(Stored dataset items)
= Beginning of Section =
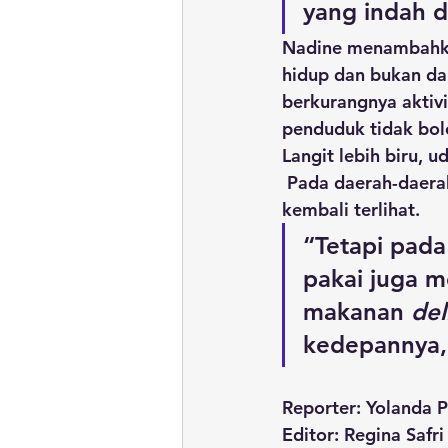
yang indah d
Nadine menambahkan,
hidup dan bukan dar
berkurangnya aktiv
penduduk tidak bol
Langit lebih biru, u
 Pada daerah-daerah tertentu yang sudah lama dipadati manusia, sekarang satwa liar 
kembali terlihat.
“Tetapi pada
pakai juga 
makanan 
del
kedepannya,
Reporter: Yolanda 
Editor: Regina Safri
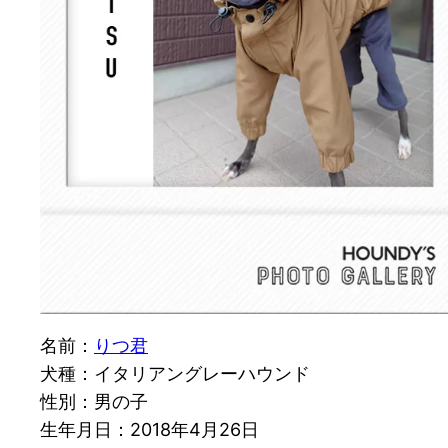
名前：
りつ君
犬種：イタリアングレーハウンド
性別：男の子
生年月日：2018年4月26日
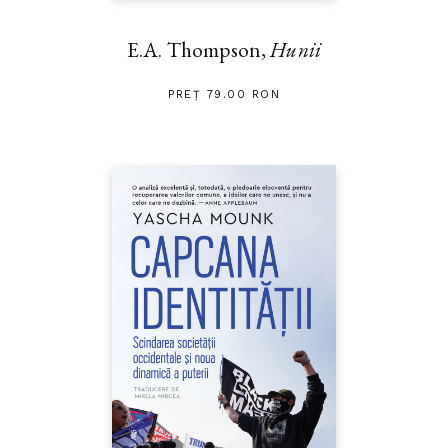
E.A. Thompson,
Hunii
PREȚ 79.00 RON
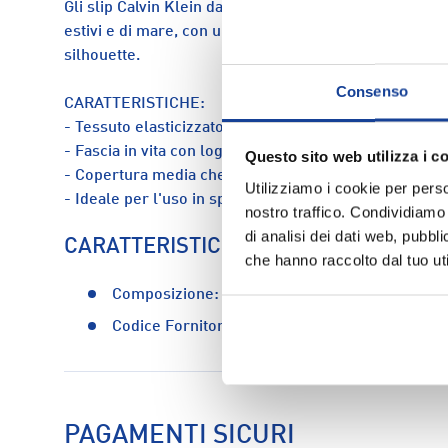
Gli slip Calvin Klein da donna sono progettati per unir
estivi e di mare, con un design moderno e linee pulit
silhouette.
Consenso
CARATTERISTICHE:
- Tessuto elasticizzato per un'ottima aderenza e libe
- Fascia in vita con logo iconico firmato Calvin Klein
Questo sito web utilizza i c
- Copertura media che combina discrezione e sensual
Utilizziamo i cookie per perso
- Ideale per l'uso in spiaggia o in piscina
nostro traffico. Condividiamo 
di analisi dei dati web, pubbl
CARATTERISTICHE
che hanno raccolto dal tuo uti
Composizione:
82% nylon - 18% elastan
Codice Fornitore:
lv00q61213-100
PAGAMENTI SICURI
= End of Section =
WORK TO COMPLETE. Identify the lines in the entries that hold "Calvin" and return each one.

ANSWER SECTION.
Gli slip Calvin Klein da donna sono progettati per unir
- Fascia in vita con logo iconico firmato Calvin Klein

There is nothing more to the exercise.